Pick out every line in the listing below that contains the string "components". Matches must have the same uppercase and lowercase letters.
___
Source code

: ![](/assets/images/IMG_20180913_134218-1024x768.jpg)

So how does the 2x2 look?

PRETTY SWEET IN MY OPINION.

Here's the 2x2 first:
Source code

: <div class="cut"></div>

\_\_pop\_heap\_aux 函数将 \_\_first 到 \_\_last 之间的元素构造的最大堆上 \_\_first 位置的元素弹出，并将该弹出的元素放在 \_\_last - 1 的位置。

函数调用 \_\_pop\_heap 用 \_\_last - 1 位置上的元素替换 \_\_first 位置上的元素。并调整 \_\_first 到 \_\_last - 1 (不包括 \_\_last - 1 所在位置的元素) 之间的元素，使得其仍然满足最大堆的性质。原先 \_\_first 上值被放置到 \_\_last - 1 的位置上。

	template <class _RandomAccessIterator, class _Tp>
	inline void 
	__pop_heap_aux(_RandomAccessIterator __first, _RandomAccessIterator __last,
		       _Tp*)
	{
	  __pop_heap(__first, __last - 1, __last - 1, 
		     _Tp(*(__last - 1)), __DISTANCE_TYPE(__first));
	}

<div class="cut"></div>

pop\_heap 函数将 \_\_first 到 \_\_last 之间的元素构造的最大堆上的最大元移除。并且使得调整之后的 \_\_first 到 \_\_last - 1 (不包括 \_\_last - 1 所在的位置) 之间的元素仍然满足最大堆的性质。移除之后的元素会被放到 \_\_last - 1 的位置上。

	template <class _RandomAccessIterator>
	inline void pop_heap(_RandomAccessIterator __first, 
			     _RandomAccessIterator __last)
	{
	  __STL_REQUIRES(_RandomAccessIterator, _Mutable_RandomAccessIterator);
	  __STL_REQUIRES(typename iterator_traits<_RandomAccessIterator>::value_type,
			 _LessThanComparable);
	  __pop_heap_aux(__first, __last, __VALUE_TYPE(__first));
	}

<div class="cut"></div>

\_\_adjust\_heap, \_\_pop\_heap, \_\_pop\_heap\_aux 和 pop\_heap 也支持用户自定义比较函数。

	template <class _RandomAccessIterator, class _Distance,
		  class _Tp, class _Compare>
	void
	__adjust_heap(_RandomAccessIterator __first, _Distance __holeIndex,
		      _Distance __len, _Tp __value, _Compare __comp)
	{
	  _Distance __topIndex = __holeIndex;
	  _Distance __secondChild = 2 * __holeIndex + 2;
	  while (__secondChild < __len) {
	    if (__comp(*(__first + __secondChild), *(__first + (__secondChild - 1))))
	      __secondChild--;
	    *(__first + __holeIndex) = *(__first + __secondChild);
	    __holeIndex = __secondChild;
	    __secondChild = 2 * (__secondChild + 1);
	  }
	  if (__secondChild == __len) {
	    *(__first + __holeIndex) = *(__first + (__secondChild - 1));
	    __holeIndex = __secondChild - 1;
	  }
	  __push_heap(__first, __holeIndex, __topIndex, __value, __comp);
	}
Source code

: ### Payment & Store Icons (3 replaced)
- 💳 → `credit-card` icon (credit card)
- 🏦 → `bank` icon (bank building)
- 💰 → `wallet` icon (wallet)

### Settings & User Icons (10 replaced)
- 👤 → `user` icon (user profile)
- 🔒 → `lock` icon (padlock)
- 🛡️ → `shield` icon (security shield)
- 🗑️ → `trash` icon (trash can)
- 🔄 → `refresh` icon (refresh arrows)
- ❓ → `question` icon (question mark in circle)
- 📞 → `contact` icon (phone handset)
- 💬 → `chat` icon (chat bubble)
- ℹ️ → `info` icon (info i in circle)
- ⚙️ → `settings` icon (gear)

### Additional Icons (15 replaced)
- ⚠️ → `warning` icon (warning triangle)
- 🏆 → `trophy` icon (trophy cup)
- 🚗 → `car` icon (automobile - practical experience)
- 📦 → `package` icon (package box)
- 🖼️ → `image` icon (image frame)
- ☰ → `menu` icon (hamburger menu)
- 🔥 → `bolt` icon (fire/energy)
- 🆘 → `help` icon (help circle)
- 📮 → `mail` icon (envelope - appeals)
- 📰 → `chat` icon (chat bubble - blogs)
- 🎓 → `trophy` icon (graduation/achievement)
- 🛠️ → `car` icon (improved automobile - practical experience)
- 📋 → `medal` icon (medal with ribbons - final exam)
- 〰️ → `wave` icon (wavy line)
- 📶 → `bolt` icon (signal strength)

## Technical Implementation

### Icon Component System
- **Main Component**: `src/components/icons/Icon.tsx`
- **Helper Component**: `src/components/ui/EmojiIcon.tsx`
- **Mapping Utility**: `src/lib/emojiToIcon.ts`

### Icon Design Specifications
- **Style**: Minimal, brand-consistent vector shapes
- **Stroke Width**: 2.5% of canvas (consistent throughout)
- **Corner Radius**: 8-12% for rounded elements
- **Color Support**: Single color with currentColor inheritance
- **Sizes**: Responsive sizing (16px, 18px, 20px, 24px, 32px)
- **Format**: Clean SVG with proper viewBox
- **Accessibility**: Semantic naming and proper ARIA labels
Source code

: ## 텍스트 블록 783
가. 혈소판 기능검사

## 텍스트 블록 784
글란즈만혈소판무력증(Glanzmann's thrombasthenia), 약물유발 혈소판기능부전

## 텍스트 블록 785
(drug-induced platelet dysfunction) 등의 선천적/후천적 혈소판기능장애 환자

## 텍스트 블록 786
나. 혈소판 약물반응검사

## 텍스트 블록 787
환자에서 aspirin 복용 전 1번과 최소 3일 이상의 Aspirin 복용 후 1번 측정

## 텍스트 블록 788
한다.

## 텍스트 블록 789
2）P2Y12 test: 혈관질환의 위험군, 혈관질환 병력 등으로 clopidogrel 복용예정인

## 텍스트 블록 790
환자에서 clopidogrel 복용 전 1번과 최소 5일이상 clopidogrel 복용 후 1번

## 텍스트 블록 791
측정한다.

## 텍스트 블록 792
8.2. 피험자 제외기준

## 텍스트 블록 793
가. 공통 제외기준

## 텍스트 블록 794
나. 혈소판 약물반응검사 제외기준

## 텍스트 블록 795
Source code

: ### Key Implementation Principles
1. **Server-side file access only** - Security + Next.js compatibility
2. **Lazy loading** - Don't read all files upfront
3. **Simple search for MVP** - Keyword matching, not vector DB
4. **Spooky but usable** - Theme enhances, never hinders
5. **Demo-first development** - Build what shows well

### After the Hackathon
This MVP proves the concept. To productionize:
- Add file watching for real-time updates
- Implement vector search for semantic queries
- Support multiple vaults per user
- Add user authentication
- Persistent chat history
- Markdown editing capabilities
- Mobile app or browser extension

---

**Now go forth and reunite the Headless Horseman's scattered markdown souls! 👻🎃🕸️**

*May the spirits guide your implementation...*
___
** Written solution **
- **Main Component**: `src/components/icons/Icon.tsx`
- **Helper Component**: `src/components/ui/EmojiIcon.tsx`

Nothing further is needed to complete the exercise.